◆ What is asked ◆
(1) Translate the sentence "The usefulness of reverse DNS in IPv6 is dubious." from the email thread on IPv6 and SMTP into Spanish.
(2) Carry on the email thread on IPv6 and SMTP, starting right after its final sentence.

◆ Source passage ◆
--- START ---

2014-03-25 Thread Jim Popovitch
On Tue, Mar 25, 2014 at 5:33 PM, Laszlo Hanyecz las...@heliacal.net wrote:
 The usefulness of reverse DNS in IPv6 is dubious.  Maybe the idea is to
 cause enough pain that eventually you fold and get them to host your email 
 too.

Heh, I say the same things about DMARC where a lot of the major
proponents offer alternative messaging capabilities.

-Jim P.



Re: why IPv6 isn't ready for prime time, SMTP edition

2014-03-25 Thread Brielle Bruns

On 3/25/14, 3:33 PM, Laszlo Hanyecz wrote:

The usefulness of reverse DNS in IPv6 is dubious.  Maybe the idea is
to cause enough pain that eventually you fold and get them to host
your email too.



Well, like I said, there is nothing wrong with using rdns as part of a 
score in how legit a message is.  Knock off a point or two in 
Spamassassin, add a few points back because there is SPF records, and 
another one or two for DKIM...


Google is obviously doing some intelligent filtering on their end to 
handle incoming spam - why take such a drastic move against rdns when 
you already do heuristics that can factor it in without risking losing 
legit mail?

--- END ---

◆ Data shown ◆
--- START ---

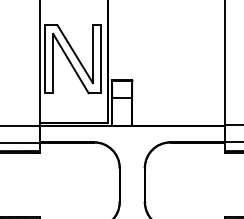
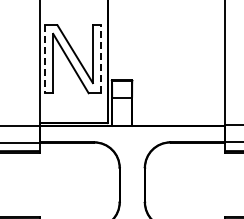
line at (101, 58): solid -> dashed
line at (44, 59): solid -> dashed
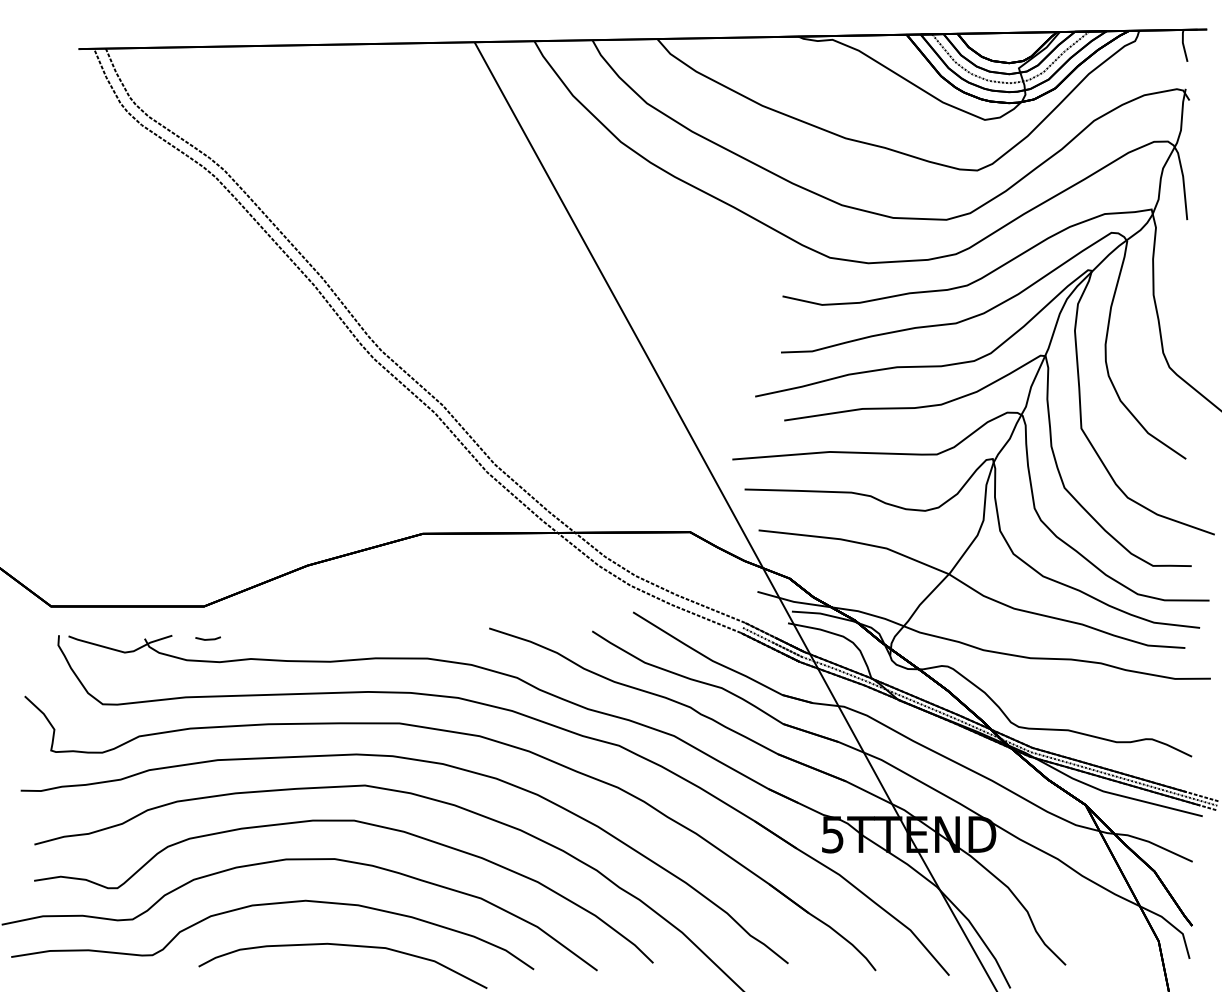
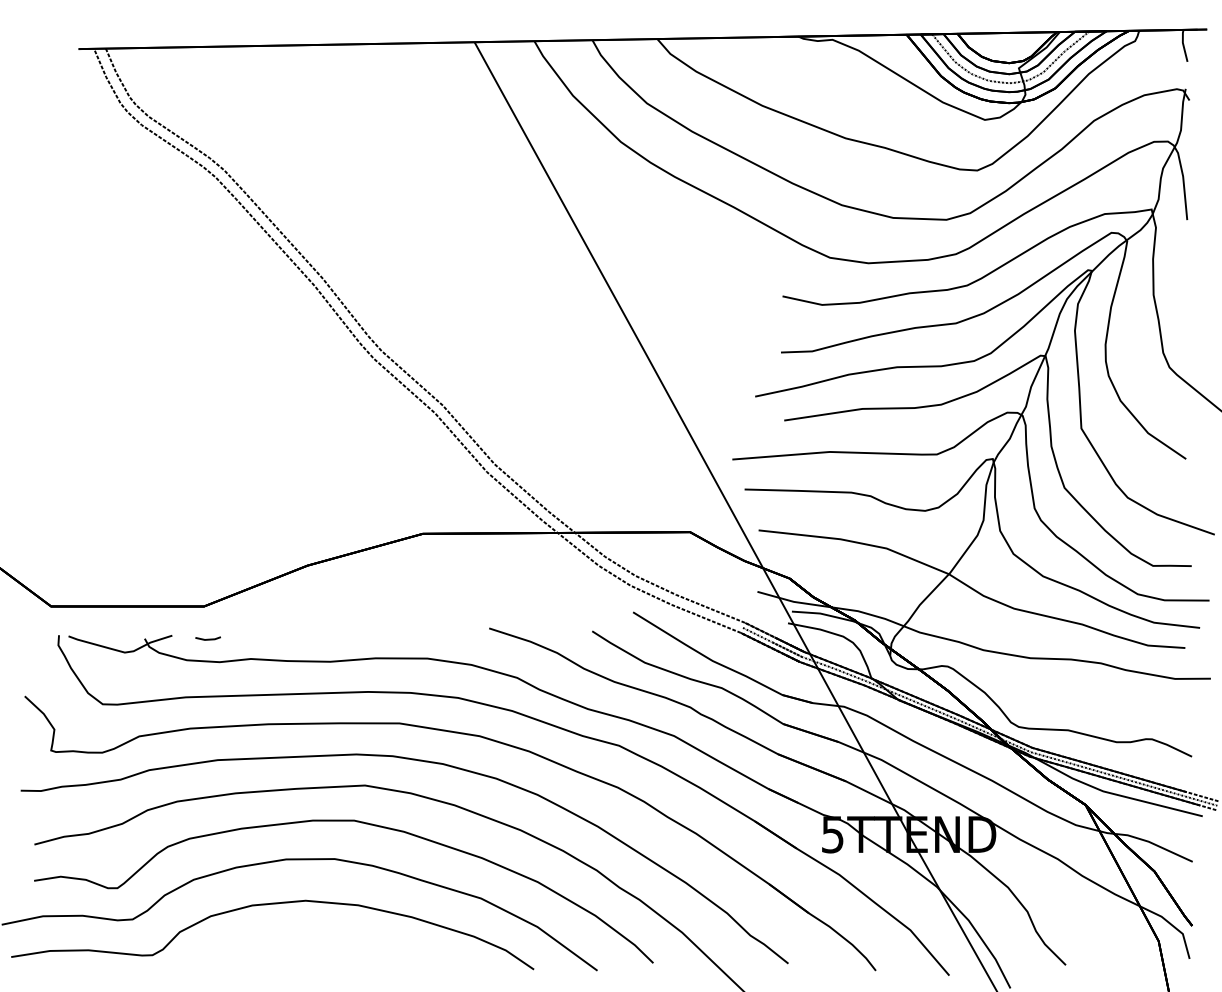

--- END ---

◆ Task-by-task outputs ◆
(1) La utilidad del DNS inverso en IPv6 es dudosa.

(2)
I just finished moving two customers from Google hosted mail to Office 
365 hosted Exchange.  Even with all the odd quirks and issues that 365 
has from time to time, I'm still getting better feedback from my 
customers.  So... no, I'd sooner shut down my mail services then go with 
Google mail hosting for my primary e-mail address.


But, that's just my opinion.

--
Brielle Bruns
The Summit Open Source Development Group
http://www.sosdg.org/ http://www.ahbl.org



Re: why IPv6 isn't ready for prime time, SMTP edition

2014-03-25 Thread John Levine
This seems like to sort of problem that Mailops or MAAWG should
be hammering out.

Of course MAAWG is working on it.  But don't hold your breath.

R's,
John



Re: why IPv6 isn't ready for prime time, SMTP edition

2014-03-25 Thread John Levine
In article 5331edab.8000...@2mbit.com you write:
On 3/25/14, 11:56 AM, John Levine wrote:
 I think this would be a good time to fix your mail server setup.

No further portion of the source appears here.